TBM: Das Durchstartmanöver ist zu abrupt – der Turboprop gerät in Schräglage

Die linke Tragfläche kollidiert dabei mit dem Boden, dann zerschellt das Flugzeug 1,24 Nautische Meilen vor der Schwelle der Piste 08 auf einem Acker. Crew und Passagiere kommen bei dem Aufprall ums Leben, das Wrack brennt aus. Die Spuren an der Unfallstelle lassen für die Ermittler der Bundesstelle für Flugunfalluntersuchungen (BFU) keinen Zweifel daran, dass die TBM 700 kontrolliert ins Gelände geflogen sein muss. Ein Daten- oder Voice-Recorder war nicht an Bord sodass die Ermittler mit den Radarspuren und den Daten der Flugplanung Vorlieb nehmen müssen.

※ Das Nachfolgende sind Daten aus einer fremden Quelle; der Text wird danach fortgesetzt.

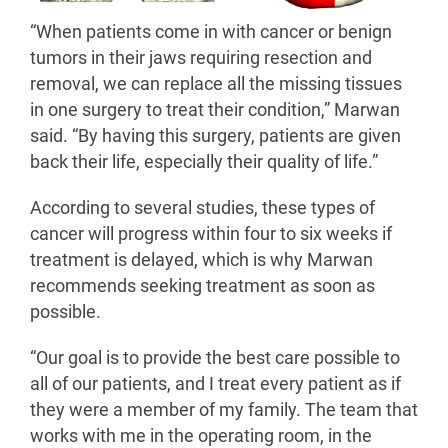
“When patients come in with cancer or benign
tumors in their jaws requiring resection and
removal, we can replace all the missing tissues
in one surgery to treat their condition,” Marwan
said. “By having this surgery, patients are given
back their life, especially their quality of life.”
According to several studies, these types of
cancer will progress within four to six weeks if
treatment is delayed, which is why Marwan
recommends seeking treatment as soon as
possible.
“Our goal is to provide the best care possible to
all of our patients, and I treat every patient as if
they were a member of my family. The team that
works with me in the operating room, in the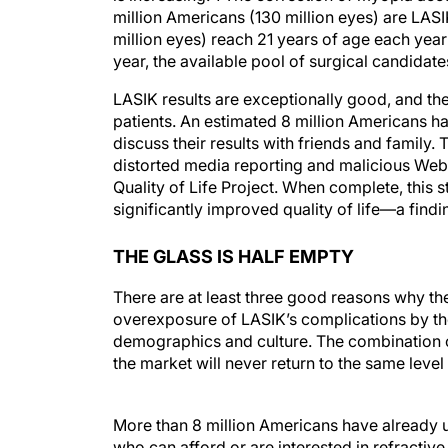
million Americans (130 million eyes) are LAS
million eyes) reach 21 years of age each year
year, the available pool of surgical candidate
LASIK results are exceptionally good, and the
patients. An estimated 8 million Americans h
discuss their results with friends and family.
distorted media reporting and malicious Web s
Quality of Life Project. When complete, this s
significantly improved quality of life—a findi
THE GLASS IS HALF EMPTY
There are at least three good reasons why th
overexposure of LASIK’s complications by t
demographics and culture. The combination of 
the market will never return to the same level
More than 8 million Americans have already 
who can afford or are interested in refractiv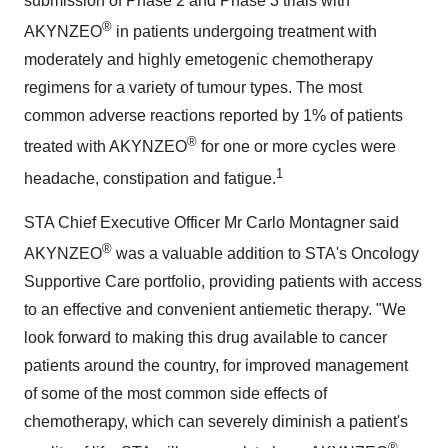
submission of Phase 2 and Phase 3 trials with
®
AKYNZEO
in patients undergoing treatment with
moderately and highly emetogenic chemotherapy
regimens for a variety of tumour types. The most
common adverse reactions reported by 1% of patients
®
treated with AKYNZEO
for one or more cycles were
1
headache, constipation and fatigue.
STA Chief Executive Officer Mr
Carlo Montagner
said
®
AKYNZEO
was a valuable addition to STA's Oncology
Supportive Care portfolio, providing patients with access
to an effective and convenient antiemetic therapy. "We
look forward to making this drug available to cancer
patients around the country, for improved management
of some of the most common side effects of
chemotherapy, which can severely diminish a patient's
®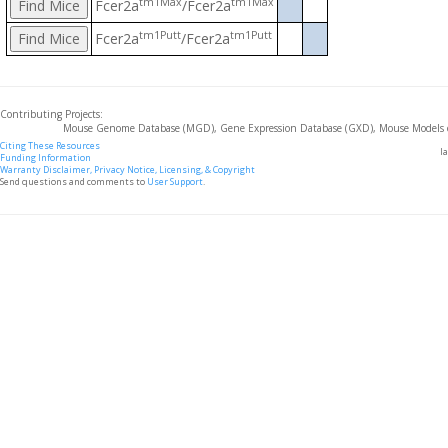
tm1Max
tm1Max
Fcer2a
/Fcer2a
tm1Putt
tm1Putt
Fcer2a
/Fcer2a
Contributing Projects:
Mouse Genome Database (MGD), Gene Expression Database (GXD), Mouse Models 
Citing These Resources
l
Funding Information
Warranty Disclaimer, Privacy Notice, Licensing, & Copyright
Send questions and comments to
User Support
.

Doch auch hier sind die Hinweise eindeutig: Keiner der beiden Piloten hatte eine individuelle Beratung zum Flugwetter auf der Route in Anspruch genommen. Auch beim Deutschen Wetterdienst (DWD) wurden laut Auswertung der Zugriffsdaten keine Wetterinformationen eingeholt. Dabei hätte ein Blick in die GAFOR-Vorhersage für das betreffende Gebiet ausgereicht: Für das nordwestliche Niedersachsen (Gebiet 05) ergab sich nach der 8-Uhr-Vorhersage für den Zeitraum von 8 bis 11 Uhr die Einstufung X-Ray – keine Sichtflugbedingungen.